Source passage =>

There is a lot of motivational content going around on the internet intended to enable people to get off their butts and do some work. We have YouTube videos, blogs, podcasts, and more! Ironically, the jolt of energy given by all of this content lasts for a day or so until the person finds themselves looking for another dose of inspiration.

The concept of motivation has always been presented as the recipe for success. The passion that makes you wake up in the morning and check off your to-do list. But let’s be real, we as humans are inconsistent beings. You cannot expect emotional beings like us to feel the same level of enthusiasm every single day. That being said, if you wait around for motivation to come to your rescue, you will be waiting for a long time. 

The single most important ingredient for success is self discipline. Now we all know what it is. Self-discipline is a regulatory action imposed on the self, by the self, and for the self. Here we are accountable to ourselves for our actions. Mastering self-discipline or self-control can be new for many people, which makes the art a little out of reach. 

We have been conditioned to be answerable to an external authority since our childhood, either to a teacher, parent, or behaving under certain external norms. However, when no one is watching us, we would like to get comfortable on our couch and live to our heart’s pleasures. 

One of the major challenges I faced after the completion of grad school was having the liberty to live life on my terms. I was free to do whatever I wanted with my life. I could take a break and sit at home, get a job, travel, have a change of career, or opt for any other way of living. There were no due dates, deadlines, or submissions. This freedom was both enthralling and frightening. I would be the sole claimer of what I make of myself.  

Now you see, it is easier to control other people but self-discipline is a whole other story. You either become too lenient with yourself or extremely self-critical. Either you fall in the traps of procrastination or perfection. Self-discipline is neither of those things. Self-discipline is an amalgamation of the firmness of an authority with the support and love for self.

“I could only achieve success in my life through self-discipline, and I applied it until my wish and my will became one.” – Nikola Tesla

Here is the beginner’s guide to mastering self-discipline and walking the path of success:

1. Follow the 4S Rule (Start Small, Start Slow)

Written problem => Pick up the article on self-discipline right after its final line, "1. Follow the 4S Rule (Start Small, Start Slow)", and keep writing it.

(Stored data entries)
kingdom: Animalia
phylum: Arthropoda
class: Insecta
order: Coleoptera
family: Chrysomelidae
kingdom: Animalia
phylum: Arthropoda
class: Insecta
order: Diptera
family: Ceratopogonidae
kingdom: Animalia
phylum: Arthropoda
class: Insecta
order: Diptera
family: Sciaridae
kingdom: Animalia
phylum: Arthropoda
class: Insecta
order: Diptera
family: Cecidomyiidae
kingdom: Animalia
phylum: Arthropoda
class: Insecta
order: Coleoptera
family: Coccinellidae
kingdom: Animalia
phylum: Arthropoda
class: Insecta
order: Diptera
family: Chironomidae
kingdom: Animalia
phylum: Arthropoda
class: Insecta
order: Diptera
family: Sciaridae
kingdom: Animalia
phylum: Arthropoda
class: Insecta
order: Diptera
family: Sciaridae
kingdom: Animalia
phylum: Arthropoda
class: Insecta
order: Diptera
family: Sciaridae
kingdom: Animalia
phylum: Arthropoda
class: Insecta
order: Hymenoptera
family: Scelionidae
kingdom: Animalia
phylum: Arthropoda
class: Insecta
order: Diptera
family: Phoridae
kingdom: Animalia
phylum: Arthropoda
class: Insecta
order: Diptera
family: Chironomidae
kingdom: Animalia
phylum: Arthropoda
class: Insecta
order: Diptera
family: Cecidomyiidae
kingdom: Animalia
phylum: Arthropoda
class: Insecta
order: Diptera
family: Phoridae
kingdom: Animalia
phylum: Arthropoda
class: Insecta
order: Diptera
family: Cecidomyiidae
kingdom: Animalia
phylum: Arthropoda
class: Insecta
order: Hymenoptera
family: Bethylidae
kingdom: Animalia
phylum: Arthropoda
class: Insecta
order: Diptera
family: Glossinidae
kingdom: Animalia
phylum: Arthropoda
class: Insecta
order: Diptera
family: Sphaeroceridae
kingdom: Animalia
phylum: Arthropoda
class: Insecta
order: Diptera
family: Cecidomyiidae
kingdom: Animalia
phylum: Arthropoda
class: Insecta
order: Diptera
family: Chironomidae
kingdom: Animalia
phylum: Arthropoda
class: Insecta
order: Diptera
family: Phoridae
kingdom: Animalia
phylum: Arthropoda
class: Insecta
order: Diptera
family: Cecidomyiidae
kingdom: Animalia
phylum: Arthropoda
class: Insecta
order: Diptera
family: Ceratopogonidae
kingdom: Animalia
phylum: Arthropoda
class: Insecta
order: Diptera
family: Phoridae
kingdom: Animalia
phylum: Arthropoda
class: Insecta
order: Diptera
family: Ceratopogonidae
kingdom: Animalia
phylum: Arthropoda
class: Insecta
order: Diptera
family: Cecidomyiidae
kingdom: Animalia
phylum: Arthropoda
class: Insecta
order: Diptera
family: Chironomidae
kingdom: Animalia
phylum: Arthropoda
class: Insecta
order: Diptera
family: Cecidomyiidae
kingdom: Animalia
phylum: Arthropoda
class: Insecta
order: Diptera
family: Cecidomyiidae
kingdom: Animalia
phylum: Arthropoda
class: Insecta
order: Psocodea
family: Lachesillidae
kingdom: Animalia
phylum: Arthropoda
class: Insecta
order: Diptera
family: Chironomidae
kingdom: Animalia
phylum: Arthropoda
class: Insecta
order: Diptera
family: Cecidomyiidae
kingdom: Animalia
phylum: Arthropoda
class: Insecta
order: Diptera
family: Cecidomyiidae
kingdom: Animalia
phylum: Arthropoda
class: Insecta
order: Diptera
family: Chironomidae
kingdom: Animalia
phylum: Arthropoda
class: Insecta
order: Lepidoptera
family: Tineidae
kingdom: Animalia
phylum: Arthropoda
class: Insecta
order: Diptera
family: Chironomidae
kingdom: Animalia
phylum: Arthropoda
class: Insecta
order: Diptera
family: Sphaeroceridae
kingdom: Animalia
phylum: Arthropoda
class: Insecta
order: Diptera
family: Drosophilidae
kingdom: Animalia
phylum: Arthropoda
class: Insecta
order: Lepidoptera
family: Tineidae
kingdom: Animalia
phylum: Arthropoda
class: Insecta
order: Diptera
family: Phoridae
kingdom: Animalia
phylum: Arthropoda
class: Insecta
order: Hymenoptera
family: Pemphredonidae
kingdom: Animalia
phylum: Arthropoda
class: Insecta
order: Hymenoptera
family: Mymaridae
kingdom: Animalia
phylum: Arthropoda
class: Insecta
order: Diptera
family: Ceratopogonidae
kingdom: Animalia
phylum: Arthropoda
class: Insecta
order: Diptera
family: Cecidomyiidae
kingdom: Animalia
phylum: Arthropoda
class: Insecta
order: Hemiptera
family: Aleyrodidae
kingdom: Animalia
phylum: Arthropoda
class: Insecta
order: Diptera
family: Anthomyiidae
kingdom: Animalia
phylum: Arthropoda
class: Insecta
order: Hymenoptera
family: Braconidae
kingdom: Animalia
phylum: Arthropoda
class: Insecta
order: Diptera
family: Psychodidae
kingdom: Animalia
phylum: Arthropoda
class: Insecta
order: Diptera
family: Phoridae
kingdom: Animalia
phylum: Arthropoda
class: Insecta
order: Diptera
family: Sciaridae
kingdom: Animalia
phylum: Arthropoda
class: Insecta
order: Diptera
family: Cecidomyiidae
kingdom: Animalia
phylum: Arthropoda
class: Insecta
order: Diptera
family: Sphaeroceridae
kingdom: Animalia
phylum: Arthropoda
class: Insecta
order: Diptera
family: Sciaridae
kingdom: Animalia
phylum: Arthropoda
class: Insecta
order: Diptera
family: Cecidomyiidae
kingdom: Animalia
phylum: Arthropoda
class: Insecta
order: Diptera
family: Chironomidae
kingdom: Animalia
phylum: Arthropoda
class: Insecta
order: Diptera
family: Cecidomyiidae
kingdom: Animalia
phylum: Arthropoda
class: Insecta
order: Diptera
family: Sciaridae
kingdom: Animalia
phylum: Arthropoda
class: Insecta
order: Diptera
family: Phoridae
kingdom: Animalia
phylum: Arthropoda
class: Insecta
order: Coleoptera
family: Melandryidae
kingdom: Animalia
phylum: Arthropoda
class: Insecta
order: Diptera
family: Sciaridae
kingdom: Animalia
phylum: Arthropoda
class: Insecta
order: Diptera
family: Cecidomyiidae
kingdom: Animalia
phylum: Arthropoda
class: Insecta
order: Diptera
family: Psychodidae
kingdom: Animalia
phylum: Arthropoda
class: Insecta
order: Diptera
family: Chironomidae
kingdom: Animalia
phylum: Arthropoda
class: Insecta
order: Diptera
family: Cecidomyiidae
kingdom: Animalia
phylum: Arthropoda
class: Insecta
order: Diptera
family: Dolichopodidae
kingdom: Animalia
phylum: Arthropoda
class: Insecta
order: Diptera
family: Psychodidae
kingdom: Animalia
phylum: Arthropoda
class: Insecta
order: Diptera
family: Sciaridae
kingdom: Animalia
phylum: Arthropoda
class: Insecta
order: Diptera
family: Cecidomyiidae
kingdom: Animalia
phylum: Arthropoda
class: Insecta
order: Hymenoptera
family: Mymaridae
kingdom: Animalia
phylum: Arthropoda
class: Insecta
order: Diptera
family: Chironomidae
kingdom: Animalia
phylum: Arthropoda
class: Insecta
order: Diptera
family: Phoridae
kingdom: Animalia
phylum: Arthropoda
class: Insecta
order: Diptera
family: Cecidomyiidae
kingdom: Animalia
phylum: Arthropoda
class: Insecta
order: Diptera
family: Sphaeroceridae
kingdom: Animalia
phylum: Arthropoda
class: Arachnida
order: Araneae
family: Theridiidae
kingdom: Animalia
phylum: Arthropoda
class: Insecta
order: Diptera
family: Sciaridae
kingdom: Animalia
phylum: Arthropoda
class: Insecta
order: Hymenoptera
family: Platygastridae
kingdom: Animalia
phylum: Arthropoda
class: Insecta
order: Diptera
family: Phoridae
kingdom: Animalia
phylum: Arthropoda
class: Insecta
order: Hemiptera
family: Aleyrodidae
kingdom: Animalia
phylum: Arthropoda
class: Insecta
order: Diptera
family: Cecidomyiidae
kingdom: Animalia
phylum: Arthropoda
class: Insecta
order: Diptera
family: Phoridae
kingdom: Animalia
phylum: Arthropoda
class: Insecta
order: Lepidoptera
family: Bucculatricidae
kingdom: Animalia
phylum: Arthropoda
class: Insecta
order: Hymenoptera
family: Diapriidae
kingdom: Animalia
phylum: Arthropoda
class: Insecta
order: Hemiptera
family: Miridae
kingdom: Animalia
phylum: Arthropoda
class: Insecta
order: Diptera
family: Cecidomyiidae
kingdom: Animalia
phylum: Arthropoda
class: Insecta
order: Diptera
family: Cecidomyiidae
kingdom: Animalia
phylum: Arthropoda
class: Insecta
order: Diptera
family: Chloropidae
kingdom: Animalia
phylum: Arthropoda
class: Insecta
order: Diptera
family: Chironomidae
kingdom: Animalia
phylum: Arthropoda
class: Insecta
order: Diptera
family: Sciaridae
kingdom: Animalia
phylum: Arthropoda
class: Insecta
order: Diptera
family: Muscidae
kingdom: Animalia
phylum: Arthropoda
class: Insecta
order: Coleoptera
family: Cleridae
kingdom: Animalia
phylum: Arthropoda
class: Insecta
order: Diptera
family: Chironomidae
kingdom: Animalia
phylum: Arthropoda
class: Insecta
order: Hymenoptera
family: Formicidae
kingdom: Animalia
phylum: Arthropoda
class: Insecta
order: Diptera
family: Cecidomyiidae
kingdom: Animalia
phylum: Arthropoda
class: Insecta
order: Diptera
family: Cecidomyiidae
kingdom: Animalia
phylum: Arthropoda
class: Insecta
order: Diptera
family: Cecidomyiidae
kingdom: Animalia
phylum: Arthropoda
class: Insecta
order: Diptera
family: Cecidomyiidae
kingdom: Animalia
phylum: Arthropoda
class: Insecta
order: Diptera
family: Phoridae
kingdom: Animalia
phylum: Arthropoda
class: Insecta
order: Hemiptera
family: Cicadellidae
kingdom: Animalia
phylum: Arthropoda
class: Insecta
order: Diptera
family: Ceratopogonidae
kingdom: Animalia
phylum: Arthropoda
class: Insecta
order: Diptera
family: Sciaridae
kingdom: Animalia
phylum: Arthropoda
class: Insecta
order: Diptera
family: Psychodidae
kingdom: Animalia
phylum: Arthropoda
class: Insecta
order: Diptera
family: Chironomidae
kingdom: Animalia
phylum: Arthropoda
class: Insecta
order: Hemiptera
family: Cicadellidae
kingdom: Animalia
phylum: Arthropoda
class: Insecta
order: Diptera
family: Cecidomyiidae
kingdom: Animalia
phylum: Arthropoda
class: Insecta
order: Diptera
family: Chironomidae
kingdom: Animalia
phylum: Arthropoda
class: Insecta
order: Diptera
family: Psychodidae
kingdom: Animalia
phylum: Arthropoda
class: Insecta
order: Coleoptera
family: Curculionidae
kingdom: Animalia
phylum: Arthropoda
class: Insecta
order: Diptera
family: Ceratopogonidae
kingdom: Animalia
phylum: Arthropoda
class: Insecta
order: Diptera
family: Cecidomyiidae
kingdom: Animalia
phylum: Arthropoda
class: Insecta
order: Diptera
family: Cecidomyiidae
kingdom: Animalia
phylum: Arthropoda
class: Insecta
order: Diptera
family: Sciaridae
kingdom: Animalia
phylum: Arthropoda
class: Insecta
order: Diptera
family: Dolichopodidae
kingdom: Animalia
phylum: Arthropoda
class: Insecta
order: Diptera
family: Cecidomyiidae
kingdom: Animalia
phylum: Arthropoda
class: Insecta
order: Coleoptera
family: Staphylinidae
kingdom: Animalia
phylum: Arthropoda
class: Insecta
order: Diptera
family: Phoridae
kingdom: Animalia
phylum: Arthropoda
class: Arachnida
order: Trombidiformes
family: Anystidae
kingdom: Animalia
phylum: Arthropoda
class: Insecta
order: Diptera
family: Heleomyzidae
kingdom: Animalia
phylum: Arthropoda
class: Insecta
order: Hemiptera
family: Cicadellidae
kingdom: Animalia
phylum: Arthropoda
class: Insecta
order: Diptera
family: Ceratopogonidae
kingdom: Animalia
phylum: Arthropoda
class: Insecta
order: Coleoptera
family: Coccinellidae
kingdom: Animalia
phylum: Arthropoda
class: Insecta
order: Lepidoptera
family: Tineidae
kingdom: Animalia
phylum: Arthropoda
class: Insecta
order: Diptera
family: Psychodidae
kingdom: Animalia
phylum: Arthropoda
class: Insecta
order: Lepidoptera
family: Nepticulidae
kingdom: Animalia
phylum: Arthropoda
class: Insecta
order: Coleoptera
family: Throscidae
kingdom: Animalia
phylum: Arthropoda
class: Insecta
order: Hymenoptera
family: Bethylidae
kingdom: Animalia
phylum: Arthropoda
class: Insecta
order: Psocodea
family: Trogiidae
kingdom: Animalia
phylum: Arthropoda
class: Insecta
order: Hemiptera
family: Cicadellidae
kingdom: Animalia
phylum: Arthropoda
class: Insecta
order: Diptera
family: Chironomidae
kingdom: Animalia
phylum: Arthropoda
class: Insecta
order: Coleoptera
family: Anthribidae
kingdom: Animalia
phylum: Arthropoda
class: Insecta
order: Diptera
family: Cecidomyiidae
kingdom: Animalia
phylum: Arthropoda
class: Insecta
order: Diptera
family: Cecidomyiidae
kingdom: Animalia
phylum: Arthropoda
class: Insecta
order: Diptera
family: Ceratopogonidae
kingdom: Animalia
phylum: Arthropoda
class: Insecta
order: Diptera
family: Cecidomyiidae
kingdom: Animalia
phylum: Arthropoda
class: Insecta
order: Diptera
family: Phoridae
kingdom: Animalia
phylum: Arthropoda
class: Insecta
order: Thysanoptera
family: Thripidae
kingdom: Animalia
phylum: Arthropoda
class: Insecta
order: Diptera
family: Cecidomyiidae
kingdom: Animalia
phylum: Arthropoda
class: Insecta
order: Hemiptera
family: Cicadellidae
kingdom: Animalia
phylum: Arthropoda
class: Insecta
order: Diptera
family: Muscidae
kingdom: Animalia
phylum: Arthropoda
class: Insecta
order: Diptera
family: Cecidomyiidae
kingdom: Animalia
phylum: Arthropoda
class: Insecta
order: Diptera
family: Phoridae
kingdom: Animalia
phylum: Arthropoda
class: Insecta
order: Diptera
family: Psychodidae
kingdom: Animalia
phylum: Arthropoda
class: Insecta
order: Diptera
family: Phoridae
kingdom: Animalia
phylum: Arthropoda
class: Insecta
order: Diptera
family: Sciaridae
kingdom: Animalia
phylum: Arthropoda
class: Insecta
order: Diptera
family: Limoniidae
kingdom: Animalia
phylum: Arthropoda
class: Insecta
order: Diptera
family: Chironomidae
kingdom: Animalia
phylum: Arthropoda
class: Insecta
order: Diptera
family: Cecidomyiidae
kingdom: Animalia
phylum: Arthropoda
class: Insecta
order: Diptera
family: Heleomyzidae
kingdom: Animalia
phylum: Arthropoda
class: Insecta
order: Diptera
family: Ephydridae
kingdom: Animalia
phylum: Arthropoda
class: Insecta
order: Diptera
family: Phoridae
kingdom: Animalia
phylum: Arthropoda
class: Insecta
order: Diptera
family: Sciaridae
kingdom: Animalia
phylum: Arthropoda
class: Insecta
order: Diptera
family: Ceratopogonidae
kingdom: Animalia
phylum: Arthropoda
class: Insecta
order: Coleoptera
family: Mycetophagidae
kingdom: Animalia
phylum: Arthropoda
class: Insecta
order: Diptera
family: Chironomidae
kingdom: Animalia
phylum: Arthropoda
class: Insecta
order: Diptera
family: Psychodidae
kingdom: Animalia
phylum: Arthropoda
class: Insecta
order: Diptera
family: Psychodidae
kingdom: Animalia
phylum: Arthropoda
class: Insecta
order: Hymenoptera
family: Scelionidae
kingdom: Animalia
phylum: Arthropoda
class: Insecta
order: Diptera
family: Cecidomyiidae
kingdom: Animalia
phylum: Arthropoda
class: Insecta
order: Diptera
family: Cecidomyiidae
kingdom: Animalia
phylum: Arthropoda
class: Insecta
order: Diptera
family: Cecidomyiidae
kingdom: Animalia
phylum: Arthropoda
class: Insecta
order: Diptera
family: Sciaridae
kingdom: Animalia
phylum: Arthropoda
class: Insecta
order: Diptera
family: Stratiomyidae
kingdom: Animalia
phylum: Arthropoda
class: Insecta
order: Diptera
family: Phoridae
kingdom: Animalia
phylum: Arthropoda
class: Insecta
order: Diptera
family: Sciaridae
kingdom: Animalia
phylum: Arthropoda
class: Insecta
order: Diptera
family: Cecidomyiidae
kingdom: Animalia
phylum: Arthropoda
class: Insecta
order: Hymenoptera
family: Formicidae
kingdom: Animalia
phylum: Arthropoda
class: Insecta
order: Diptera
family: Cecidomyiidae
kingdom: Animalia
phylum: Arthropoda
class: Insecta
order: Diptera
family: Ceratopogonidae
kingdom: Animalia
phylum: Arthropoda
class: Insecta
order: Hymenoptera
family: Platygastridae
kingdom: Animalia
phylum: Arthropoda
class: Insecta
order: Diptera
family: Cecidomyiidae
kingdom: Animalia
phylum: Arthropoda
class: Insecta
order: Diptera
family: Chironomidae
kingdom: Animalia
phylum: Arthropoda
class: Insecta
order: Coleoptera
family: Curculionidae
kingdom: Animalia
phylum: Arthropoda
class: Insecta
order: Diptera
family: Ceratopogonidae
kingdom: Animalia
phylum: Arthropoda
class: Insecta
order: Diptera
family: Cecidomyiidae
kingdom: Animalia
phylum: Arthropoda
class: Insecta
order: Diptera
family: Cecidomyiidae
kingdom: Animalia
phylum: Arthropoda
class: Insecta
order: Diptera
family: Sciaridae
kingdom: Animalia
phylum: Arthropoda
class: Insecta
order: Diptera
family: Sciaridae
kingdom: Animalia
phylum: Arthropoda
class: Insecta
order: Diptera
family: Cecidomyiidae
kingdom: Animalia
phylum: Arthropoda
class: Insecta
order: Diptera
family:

Answer to this problem =>
I have seen so many people plunge their willpower to death by setting their initial goals over-ambitiously. Just like learning any other skill, the art of self-discipline requires slow, deliberate, and repeated actions. Setting unrealistic goals at the initial stage is a recipe for failure. And remember, smaller successes at the starting point is of utmost importance to set up the tone of self-discipline.

2. Create both long-term and short term goals

This leads us to the know-how of realistic goal setting. Keeping a long-term goal and subsequently dividing up smaller goals leading up to it does the trick. Just make sure your daily goals are realistic, easily measurable, and take you in the direction of achieving the final goal.

3. What distracts you?

I know what you must be thinking, but yes, your Netflix subscription or that Xbox probably needs to go for a while or it might need to understand your avoidance towards it. 

Understanding your triggers and cutting down the time you spend on it, if not removing it completely, is crucial. These triggers can be anything, such as video games, media entertainment, social media, music, networking, or even as innocent as books.

4. Take out time to celebrate your success

It can be extremely easy to neglect or underestimate smaller victories simply because the bigger goal is yet to be reached. However, enjoying and celebrating the smaller accomplishments will not only strengthen your willpower but will work as an affirmation to your success. These achievements are there to remind you of your competence and fuel you to keep moving forward.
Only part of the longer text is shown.